What causes lung cancer?
Lung cancer is often caused by cigarette smoking. Tobacco smoke contains carcinogens. These are substances that cause cancer. They damage lung cells, and over time the damaged cells can turn into lung cancer.
Sometimes lung cancer develops in people who have never smoked. A few people get lung cancer after being exposed to other harmful substances, including asbestos, radioactive dust, radon, or radiation such as X-rays. Cancer also may be caused by gene changes (mutations) that occur as you get older.
What puts you at risk for lung cancer?
A risk factor for lung cancer is something that increases your chance of getting this cancer. Having one or more of these risk factors can make it more likely that you will get lung cancer. But it doesn't mean that you will definitely get it. And many people who get lung cancer don't have any of these risk factors.
Most lung cancers are caused by cigarette smoking. Smoking cigars or a pipe may also increase your risk for lung cancer.
Your risk of getting lung cancer is higher:
- The longer you smoke.
- The more cigarettes you smoke each day.
Quitting smoking lowers your risk for getting cancer. And your risk keeps going down as long as you don't smoke. Even cutting down how much you smoke may reduce your risk (but not as much as quitting completely).

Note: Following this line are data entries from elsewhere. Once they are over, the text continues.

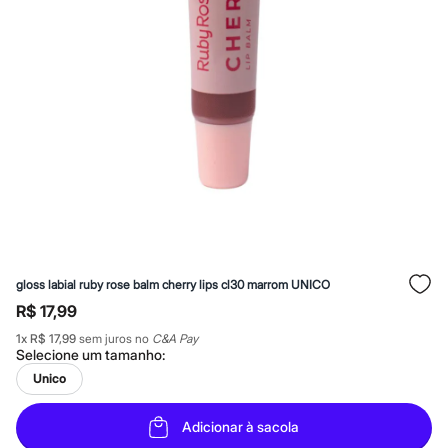
Roupas
Blusas e Camisetas
Básicos
Calças
Casacos e Jaquetas
Jeans
Macacões
Saias
Shorts e Bermudas
Vestidos
Acessórios
Bolsas
Bonés e Chapéus
Bijoux
Cintos
Óculos
gloss labial ruby rose balm cherry lips cl30 marrom UNICO
Relógios
Calçados
R$ 17,99
Botas
1
x
R$ 17,99
sem juros no
C&A Pay
Chinelos
Selecione um
tamanho
:
Rasteirinhas
Sandálias
Unico
Sapatilhas
Tênis
Adicionar à sacola
Marcas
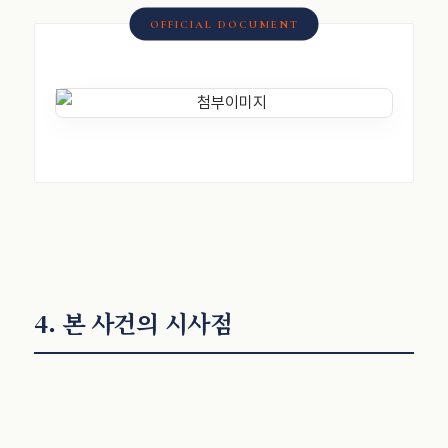
4. 본 사건의 시사점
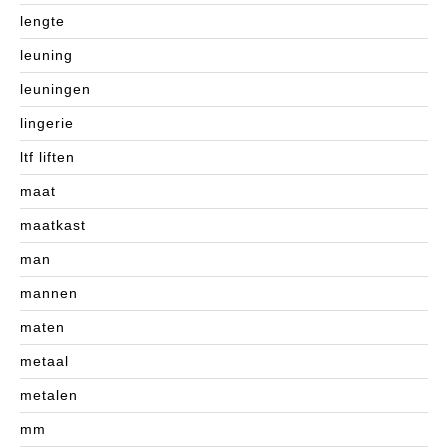
lengte
leuning
leuningen
lingerie
ltf liften
maat
maatkast
man
mannen
maten
metaal
metalen
mm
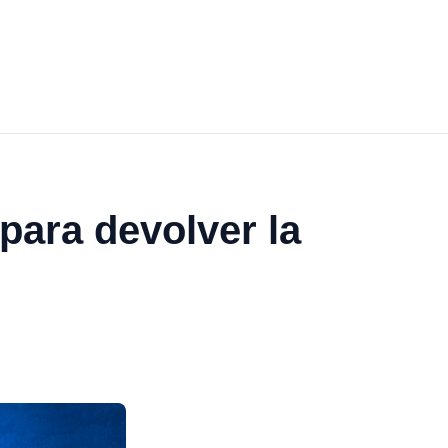
para devolver la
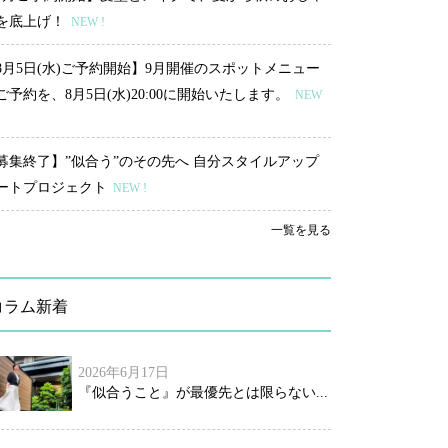
を底上げ！
NEW !
8月5日(水)ご予約開始】9月開催のスポットメニュー
ご予約を、8月5日(水)20:00に開始いたします。
NEW
募集終了】”似合う”のその先へ 自分スタイルアップ
ートプロジェクト
NEW !
一覧を見る
コラム新着
2026年6月17日
『似合うこと』が最優先とは限らない...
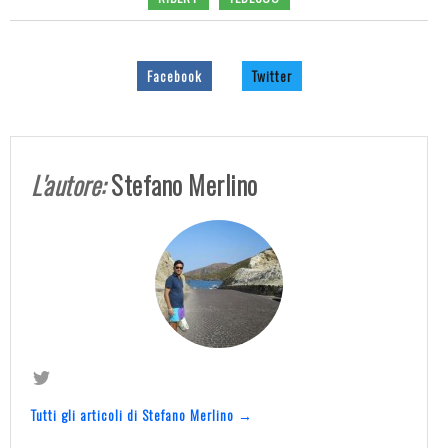
Facebook
Twitter
L'autore:
Stefano Merlino
Tutti gli articoli di Stefano Merlino →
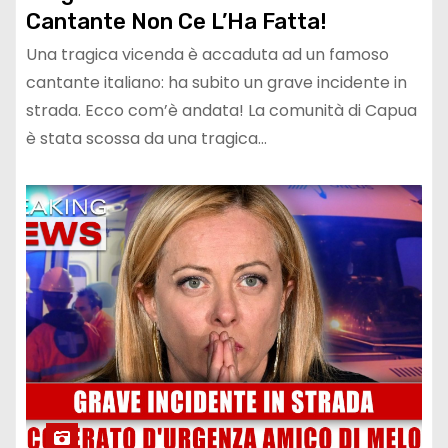
Cantante Non Ce L’Ha Fatta!
Una tragica vicenda è accaduta ad un famoso
cantante italiano: ha subito un grave incidente in
strada. Ecco com’è andata! La comunità di Capua
è stata scossa da una tragica…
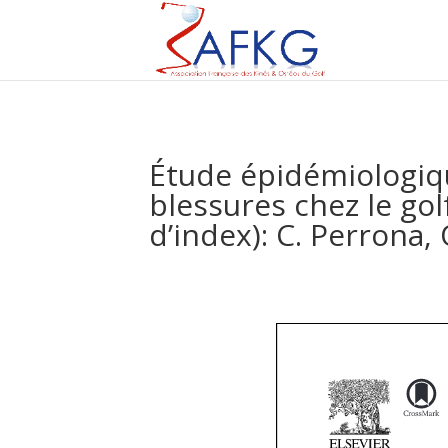
Étude épidémiologiqu
blessures chez le go
d’index): C. Perrona,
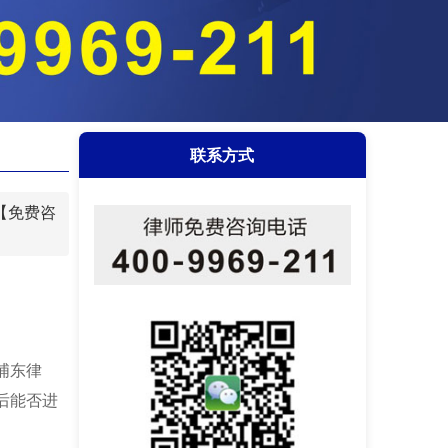
联系方式
【免费咨
浦东律
后能否进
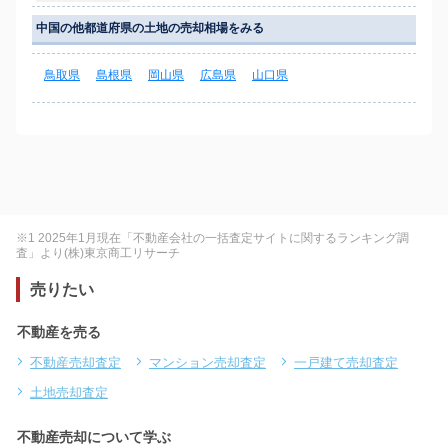
中国の他都道府県の土地の売却相場をみる
鳥取県
島根県
岡山県
広島県
山口県
※1 2025年1月現在「不動産会社の一括査定サイトに関するランキング調
査」より(株)東京商工リサーチ
売りたい
不動産を売る
不動産売却査定
マンション売却査定
一戸建て売却査定
土地売却査定
不動産売却について学ぶ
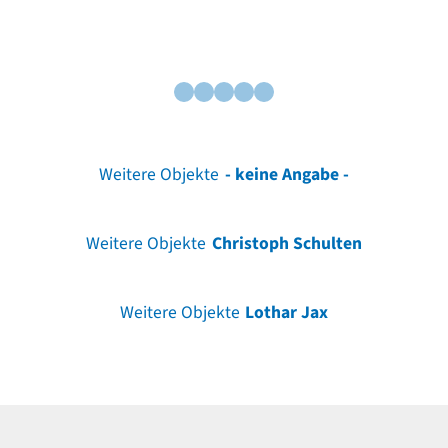
Weitere Objekte
- keine Angabe -
Weitere Objekte
Christoph Schulten
Weitere Objekte
Lothar Jax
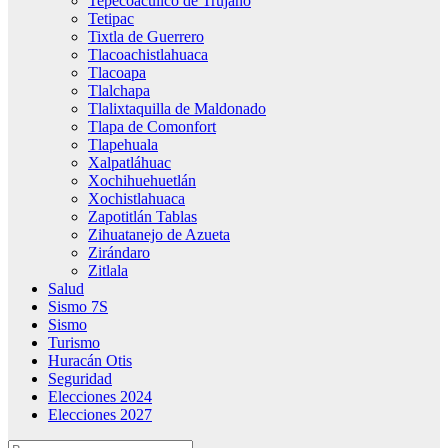
Tepecoacuilco de Trujano
Tetipac
Tixtla de Guerrero
Tlacoachistlahuaca
Tlacoapa
Tlalchapa
Tlalixtaquilla de Maldonado
Tlapa de Comonfort
Tlapehuala
Xalpatláhuac
Xochihuehuetlán
Xochistlahuaca
Zapotitlán Tablas
Zihuatanejo de Azueta
Zirándaro
Zitlala
Salud
Sismo 7S
Sismo
Turismo
Huracán Otis
Seguridad
Elecciones 2024
Elecciones 2027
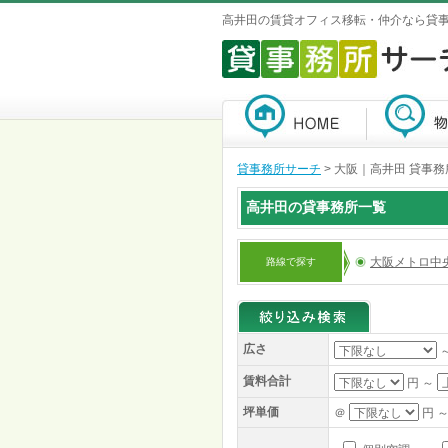
高井田の賃貸オフィス移転・仲介なら貸
貸事務所サーチ
>
大阪｜高井田 貸事務
高井田の貸事務所一覧
大阪メトロ中
路線で探す
広さ
賃料合計
円 ～
坪単価
＠
円 ～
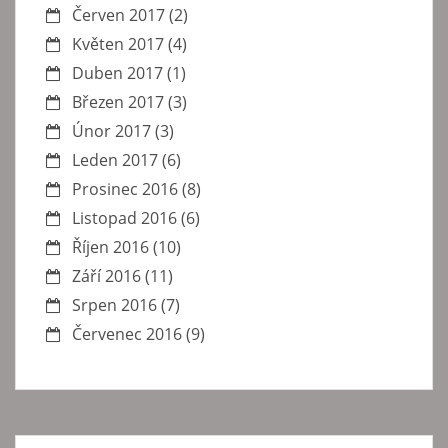
Červen 2017
(2)
Květen 2017
(4)
Duben 2017
(1)
Březen 2017
(3)
Únor 2017
(3)
Leden 2017
(6)
Prosinec 2016
(8)
Listopad 2016
(6)
Říjen 2016
(10)
Září 2016
(11)
Srpen 2016
(7)
Červenec 2016
(9)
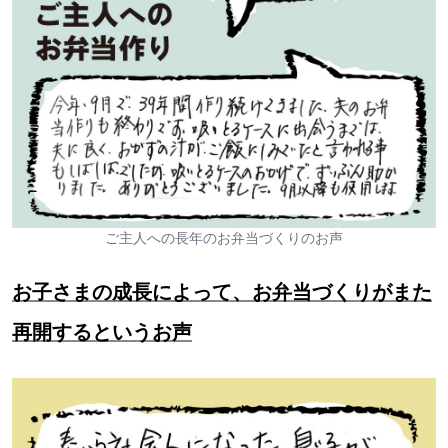
ご主人への長年のお弁当づくりのお声
お子さまの成長によって、お弁当づくりがまた
再開するというお声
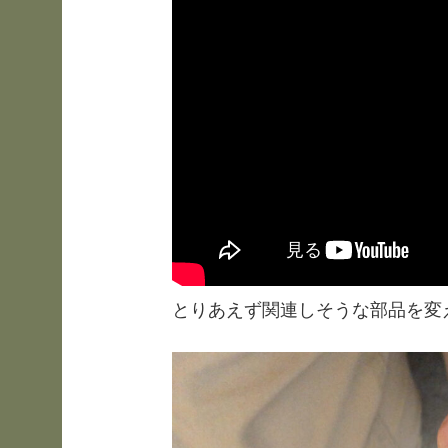
とりあえず関連しそうな部品を変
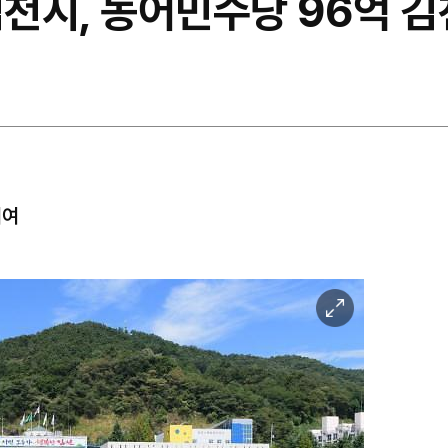
천시, 농어민수당 96억 
기여
이
미
지
확
대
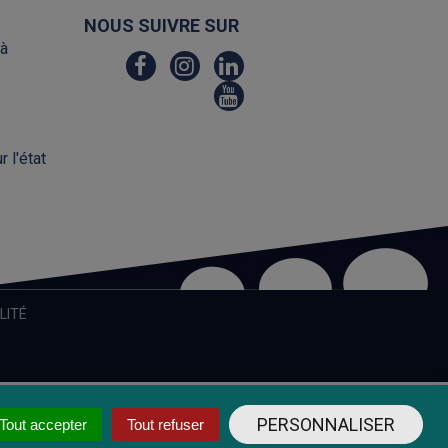
NOUS SUIVRE SUR
 à
Lien
Lien
Lien
vers
vers
vers
Lien
le
le
le
vers
compte
compte
compte
la
Facebook
Instagram
Linkedin
 l'état
chaîne
Youtube
LITÉ
PERSONNALISER
Tout accepter
Tout refuser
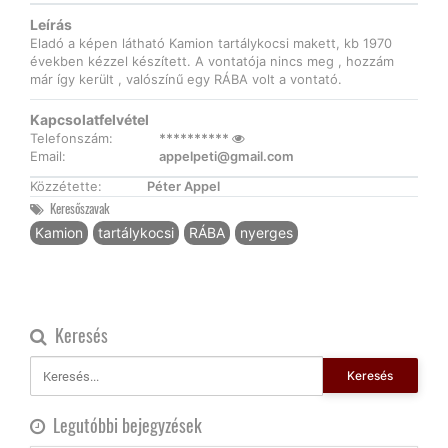
Leírás
Eladó a képen látható Kamion tartálykocsi makett, kb 1970
években kézzel készített. A vontatója nincs meg , hozzám
már így került , valószínű egy RÁBA volt a vontató.
Kapcsolatfelvétel
Telefonszám:
**********
Email:
appelpeti@gmail.com
Közzétette:
Péter Appel
Keresőszavak
Kamion
tartálykocsi
RÁBA
nyerges
Keresés
Keresés
Legutóbbi bejegyzések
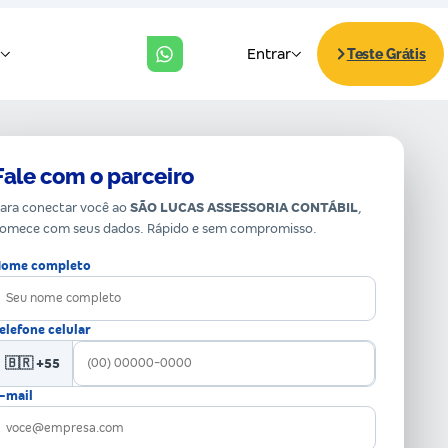
Fale com o parceiro
ara conectar você ao
SÃO LUCAS ASSESSORIA CONTÁBIL
,
omece com seus dados. Rápido e sem compromisso.
ome completo
elefone celular
🇧🇷 +55
-mail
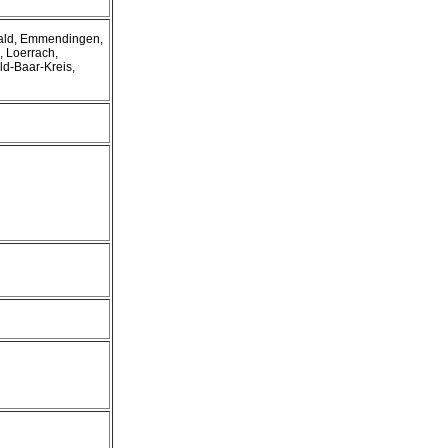
ald, Emmendingen,
, Loerrach,
d-Baar-Kreis,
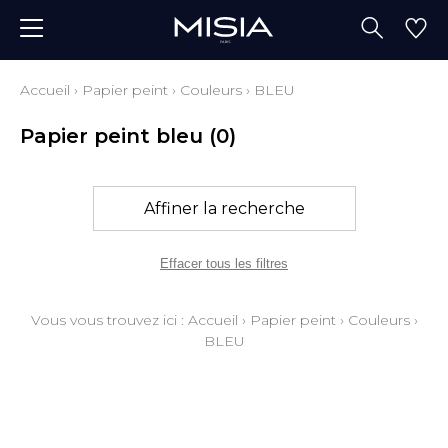
Accueil
›
Papier peint
›
Couleurs
›
BLEU
Papier peint bleu
(0)
Affiner la recherche
Effacer tous les filtres
Vous vous trouvez ici :
Accueil
›
Papier peint
›
Couleurs
›
BLEU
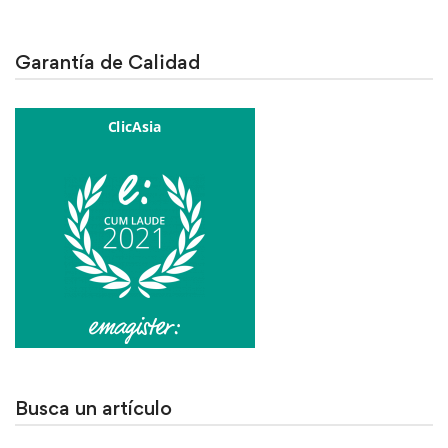
Garantía de Calidad
Busca un artículo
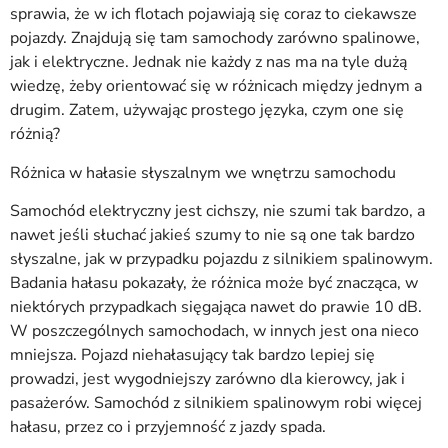
sprawia, że w ich flotach pojawiają się coraz to ciekawsze
pojazdy. Znajdują się tam samochody zarówno spalinowe,
jak i elektryczne. Jednak nie każdy z nas ma na tyle dużą
wiedzę, żeby orientować się w różnicach między jednym a
drugim. Zatem, używając prostego języka, czym one się
różnią?
Różnica w hałasie słyszalnym we wnętrzu samochodu
Samochód elektryczny jest cichszy, nie szumi tak bardzo, a
nawet jeśli słuchać jakieś szumy to nie są one tak bardzo
słyszalne, jak w przypadku pojazdu z silnikiem spalinowym.
Badania hałasu pokazały, że różnica może być znacząca, w
niektórych przypadkach sięgająca nawet do prawie 10 dB.
W poszczególnych samochodach, w innych jest ona nieco
mniejsza. Pojazd niehałasujący tak bardzo lepiej się
prowadzi, jest wygodniejszy zarówno dla kierowcy, jak i
pasażerów. Samochód z silnikiem spalinowym robi więcej
hałasu, przez co i przyjemność z jazdy spada.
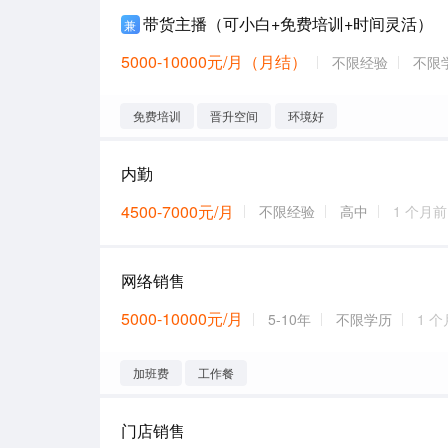
带货主播（可小白+免费培训+时间灵活）
兼
5000-10000元/月（月结）
不限经验
不限
免费培训
晋升空间
环境好
内勤
4500-7000元/月
不限经验
高中
1 个月前
网络销售
5000-10000元/月
5-10年
不限学历
1 
加班费
工作餐
门店销售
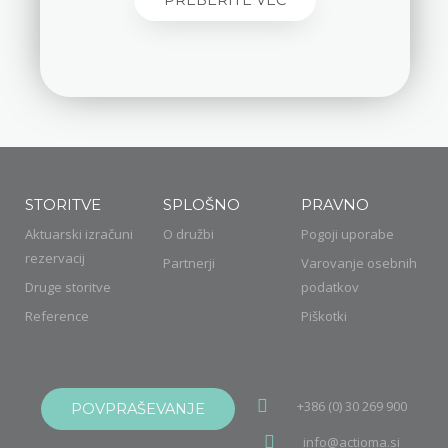
PREBERITE VEČ
STORITVE
SPLOŠNO
PRAVNO
Aktuarski izračuni
O družbi
Pogoji uporabe
rezervacij
Partnerji
Varovanje osebnih
Druge storitve
podatkov
Reference
Piškotki
+386 (0) 30 269 900
POVPRAŠEVANJE
info@actioma.si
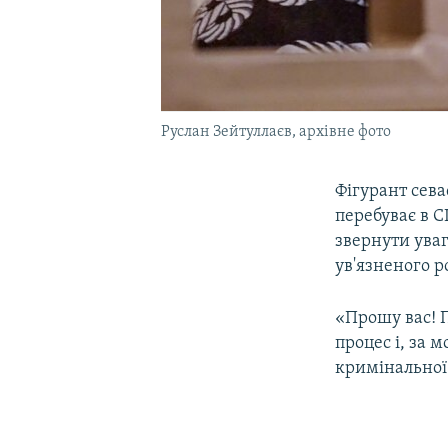
Руслан Зейтуллаєв, архівне фото
Фігурант сева
перебуває в С
звернути уваг
ув'язненого р
«Прошу вас! 
процес і, за 
кримінальної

If you live with a smoker, you have a higher risk for lung cancer compared with a person who lives in a nonsmoking household.
Exposure to some substances may increase your risk for lung cancer, including:
- Certain chemicals. These include arsenic and asbestos.
- Radiation. This includes exposure from your workplace, medical tests, and the environment (such as radioactive dust).
- Radon gas. This includes exposure from your home or workplace.
- Air pollution. Living where the air is very polluted can increase your risk for lung cancer.
Some gene changes (mutations) can increase the risk of getting lung cancer. These gene changes mostly occur as a person gets older.
What are the symptoms of lung cancer?
Symptoms of lung cancer may include:
- Coughing symptoms, such as:
- A new cough or a cough that doesn't go away.
- In smokers who have a chronic cough, a change in how severe their cough is or how much they cough.
- Coughing up blood or mucus tinged with blood.
- Chest symptoms, such as:
- Chest, shoulder, or back pain that doesn't go away and often gets worse with deep breathing.
- New wheezing.
- Shortness of breath.
- General symptoms, such as:
- Swelling in the neck and face.
- Difficulty swallowing.
- Weight loss and loss of appetite.
- Increasing fatigue and weakness.
- Recurring respiratory infections, such as pneumonia.
How is lung cancer diagnosed?
Your symptoms, your medical history, and any history of cancer in your family will help your doctor decide how likely it is that you have lung cancer. You may need tests to be sure. Lung cancer is usually first found on a chest X-ray or a CT scan.
How is lung cancer treated?
Treatment for lung cancer is based on the type and stage of the cancer and other things, such as your overall health. The main treatments are:
Surgery may be an option if your doctor thinks all of the cancer can be removed. The doctor may remove just the tumor, the affected part of the lung, or one whole lung.
This uses high-dose X-rays to kill cancer cells and shrink tumors. It may be used with surgery. Or it may be used instead of surgery.
These medicines kill fast-growing cells, including cancer cells and some normal cells. Chemotherapy and radiation may be given together (chemoradiation).
Other options may include immunotherapy or targeted therapy. Your doctor may suggest a clinical trial.